--- Excerpted records Enclosed Below ---

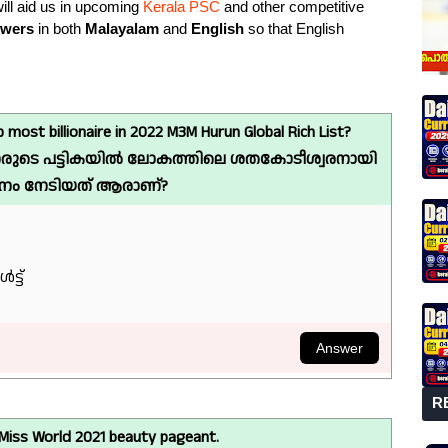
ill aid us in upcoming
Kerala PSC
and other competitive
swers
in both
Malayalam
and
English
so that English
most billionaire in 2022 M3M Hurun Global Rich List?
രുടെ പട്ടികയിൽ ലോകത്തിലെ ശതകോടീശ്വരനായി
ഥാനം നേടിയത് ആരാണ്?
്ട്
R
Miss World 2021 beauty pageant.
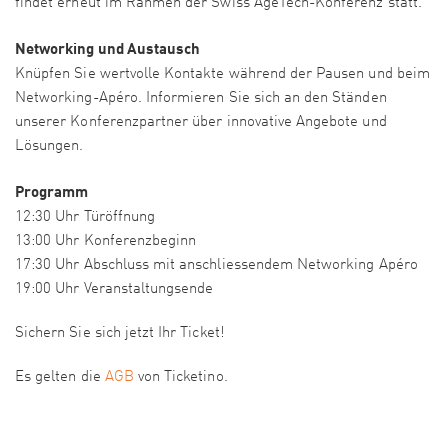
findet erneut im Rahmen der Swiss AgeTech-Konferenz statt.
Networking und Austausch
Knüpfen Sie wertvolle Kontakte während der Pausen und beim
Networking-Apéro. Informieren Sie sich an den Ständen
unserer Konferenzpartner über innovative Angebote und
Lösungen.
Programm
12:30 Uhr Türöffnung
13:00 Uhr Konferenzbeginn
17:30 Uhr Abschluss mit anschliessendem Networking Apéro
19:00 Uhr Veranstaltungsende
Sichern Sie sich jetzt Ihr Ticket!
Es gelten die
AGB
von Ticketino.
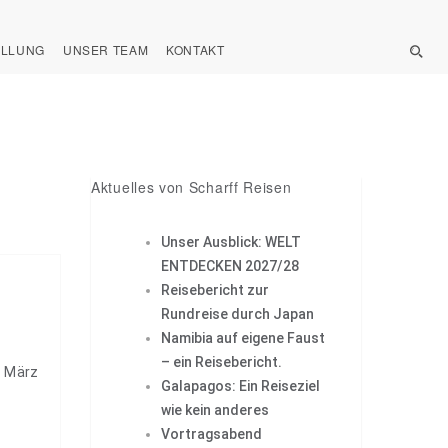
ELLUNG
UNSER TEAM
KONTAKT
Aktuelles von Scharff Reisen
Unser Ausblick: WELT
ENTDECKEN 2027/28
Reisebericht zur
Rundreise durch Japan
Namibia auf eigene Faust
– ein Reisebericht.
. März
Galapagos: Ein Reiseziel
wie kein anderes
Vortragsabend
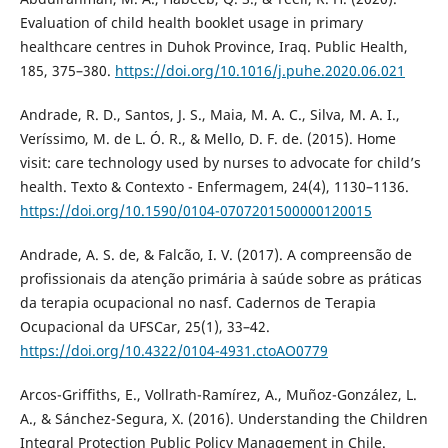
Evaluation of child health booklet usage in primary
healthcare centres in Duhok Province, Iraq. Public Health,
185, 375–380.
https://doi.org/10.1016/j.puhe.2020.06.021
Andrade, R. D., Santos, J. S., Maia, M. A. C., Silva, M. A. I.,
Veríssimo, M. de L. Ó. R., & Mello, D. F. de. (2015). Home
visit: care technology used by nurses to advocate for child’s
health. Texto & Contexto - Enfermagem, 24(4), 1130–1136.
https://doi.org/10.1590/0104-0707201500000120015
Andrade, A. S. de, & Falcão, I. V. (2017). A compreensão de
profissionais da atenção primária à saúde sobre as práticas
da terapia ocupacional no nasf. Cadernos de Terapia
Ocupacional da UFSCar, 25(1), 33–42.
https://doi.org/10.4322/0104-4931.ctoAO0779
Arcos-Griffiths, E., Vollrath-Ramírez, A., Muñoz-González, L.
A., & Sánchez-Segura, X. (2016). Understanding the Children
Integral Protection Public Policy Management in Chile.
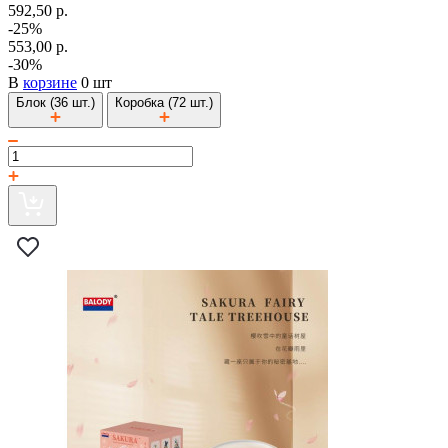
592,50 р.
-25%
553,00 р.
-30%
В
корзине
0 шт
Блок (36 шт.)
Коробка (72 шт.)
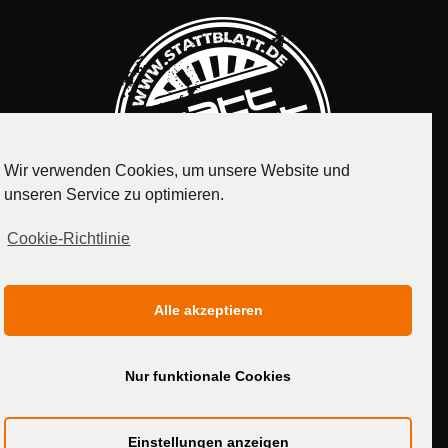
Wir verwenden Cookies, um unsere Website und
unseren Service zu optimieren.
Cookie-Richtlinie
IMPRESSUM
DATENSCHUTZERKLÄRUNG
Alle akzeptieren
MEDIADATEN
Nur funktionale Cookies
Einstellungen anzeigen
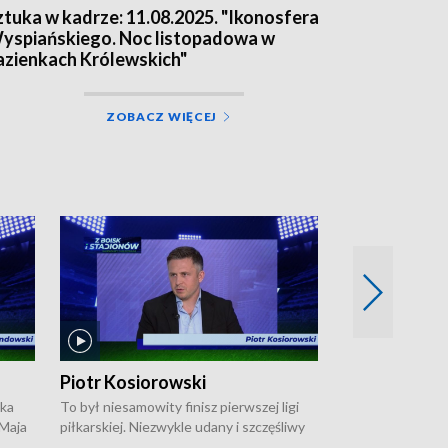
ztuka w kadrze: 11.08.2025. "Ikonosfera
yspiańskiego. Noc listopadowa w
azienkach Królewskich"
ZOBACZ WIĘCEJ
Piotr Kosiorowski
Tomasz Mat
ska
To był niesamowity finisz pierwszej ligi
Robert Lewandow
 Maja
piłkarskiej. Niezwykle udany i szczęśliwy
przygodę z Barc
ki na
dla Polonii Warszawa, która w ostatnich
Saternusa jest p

--- End of Enclosed Excerpted records ---

Copy the stretch of the data from the line that contains "Wir verwenden Cookies, um unsere Website und" through the end of the data, both ends included, and leave the pictures out.

Wir verwenden Cookies, um unsere Website und
unseren Service zu optimieren.
Cookie-Richtlinie
IMPRESSUM
DATENSCHUTZERKLÄRUNG
Alle akzeptieren
MEDIADATEN
Nur funktionale Cookies
Einstellungen anzeigen
ztuka w kadrze: 11.08.2025. "Ikonosfera
yspiańskiego. Noc listopadowa w
azienkach Królewskich"
ZOBACZ WIĘCEJ
Piotr Kosiorowski
Tomasz Mat
ska
To był niesamowity finisz pierwszej ligi
Robert Lewandow
 Maja
piłkarskiej. Niezwykle udany i szczęśliwy
przygodę z Barc
ki na
dla Polonii Warszawa, która w ostatnich
Saternusa jest p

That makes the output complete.